┌─ EXTRAIT DE PAGE
Le Mer 25 Mai 2005 00:05, Michel Maria-Sube a écrit :
Michel,
comme tu m'es sympathique, je me retiens vraiment d'adopter un ton un peu plus
musclé en te répondant. Mais crois-moi, un message sur une liste de diffusion
n'est pas aussi anodin qu'une conversation au coin du zinc, et j'estime
que
lorsqu'on prend la parole en public (ce qui est bien le cas à mon sens), on se
doit de bien prendre le temps de la réflexion et de vérifier autant que
possible qu'on ne passe pas à côté de choses élémentaires dans ses
affirmations, car sur tous les sujets on peut, sans le vouloir, blesser des
gens ou simplement passer pour moins intelligent qu'on n'est en réalité.
C'est
ainsi, par exemple, que j'ai rédigé cette réponse et que je l'ai laissée en
brouillon plusieurs heures avant d'y revenir à tête froide et reposée avant
d'y apporter les corrections finales et de l'envoyer. Ça n'empêchera
peut-être
pas des erreurs d'y subsister, mais ça limite et c'est une marque de respect
pour les gens qui vont le lire...
└─
CONSIGNE DÉTAILLÉE - Pour chaque affirmation, dites si elle concorde avec le message, par oui ou non, en citant mot pour mot le passage qui tranche : (a) La réponse est restée en brouillon plusieurs heures avant d'être envoyée. (b) Un message sur une liste de diffusion y est jugé aussi anodin qu'une conversation au coin du zinc. (c) Le message affirme que revenir sur sa réponse à tête reposée en supprime toute erreur. Les données qui suivent proviennent d'une autre source.
┌─ EXTRAIT DES DONNÉES
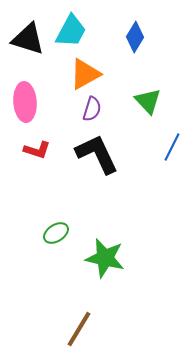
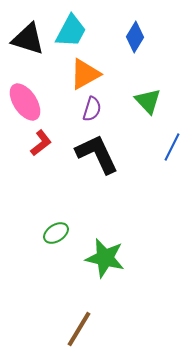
pink ellipse: rotated 30 degrees counterclockwise
red L-shape: moved 4 px right, 7 px up; rotated 56 degrees counterclockwise
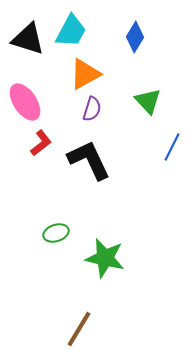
black L-shape: moved 8 px left, 6 px down
green ellipse: rotated 15 degrees clockwise
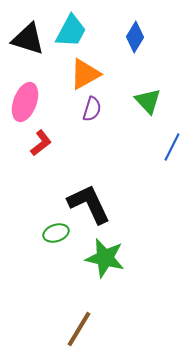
pink ellipse: rotated 54 degrees clockwise
black L-shape: moved 44 px down
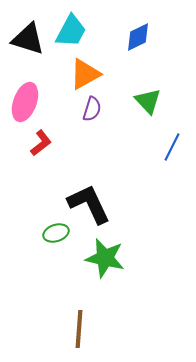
blue diamond: moved 3 px right; rotated 32 degrees clockwise
brown line: rotated 27 degrees counterclockwise
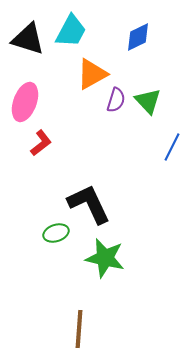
orange triangle: moved 7 px right
purple semicircle: moved 24 px right, 9 px up
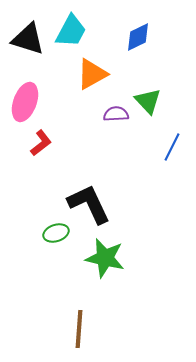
purple semicircle: moved 14 px down; rotated 110 degrees counterclockwise
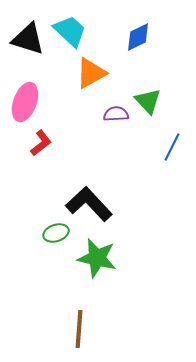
cyan trapezoid: moved 1 px left; rotated 75 degrees counterclockwise
orange triangle: moved 1 px left, 1 px up
black L-shape: rotated 18 degrees counterclockwise
green star: moved 8 px left
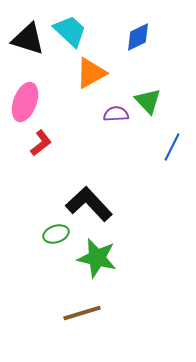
green ellipse: moved 1 px down
brown line: moved 3 px right, 16 px up; rotated 69 degrees clockwise
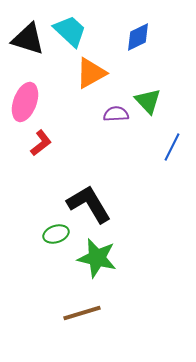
black L-shape: rotated 12 degrees clockwise
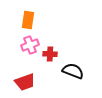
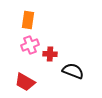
red trapezoid: rotated 50 degrees clockwise
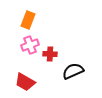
orange rectangle: rotated 12 degrees clockwise
black semicircle: rotated 45 degrees counterclockwise
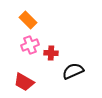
orange rectangle: rotated 66 degrees counterclockwise
red cross: moved 1 px right, 1 px up
red trapezoid: moved 1 px left
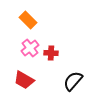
pink cross: moved 3 px down; rotated 18 degrees counterclockwise
black semicircle: moved 10 px down; rotated 25 degrees counterclockwise
red trapezoid: moved 2 px up
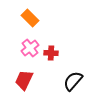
orange rectangle: moved 2 px right, 2 px up
red trapezoid: rotated 85 degrees clockwise
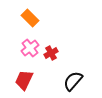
red cross: rotated 32 degrees counterclockwise
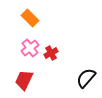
black semicircle: moved 13 px right, 3 px up
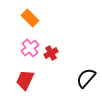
red trapezoid: moved 1 px right
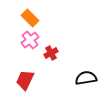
pink cross: moved 8 px up
black semicircle: rotated 40 degrees clockwise
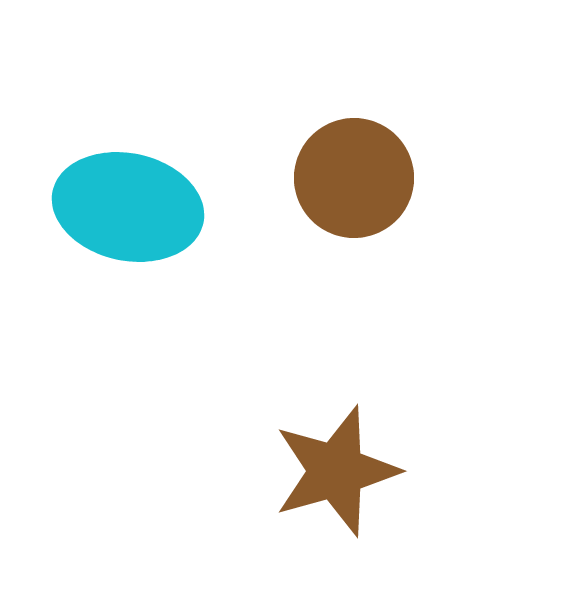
└─
RÉSULTAT OBTENU -
(a) Oui : « je l'ai laissée en brouillon plusieurs heures avant d'y revenir à tête froide et reposée ».
(b) Non : « un message sur une liste de diffusion n'est pas aussi anodin qu'une conversation au coin du zinc ».
(c) Non : « Ça n'empêchera peut-être pas des erreurs d'y subsister ».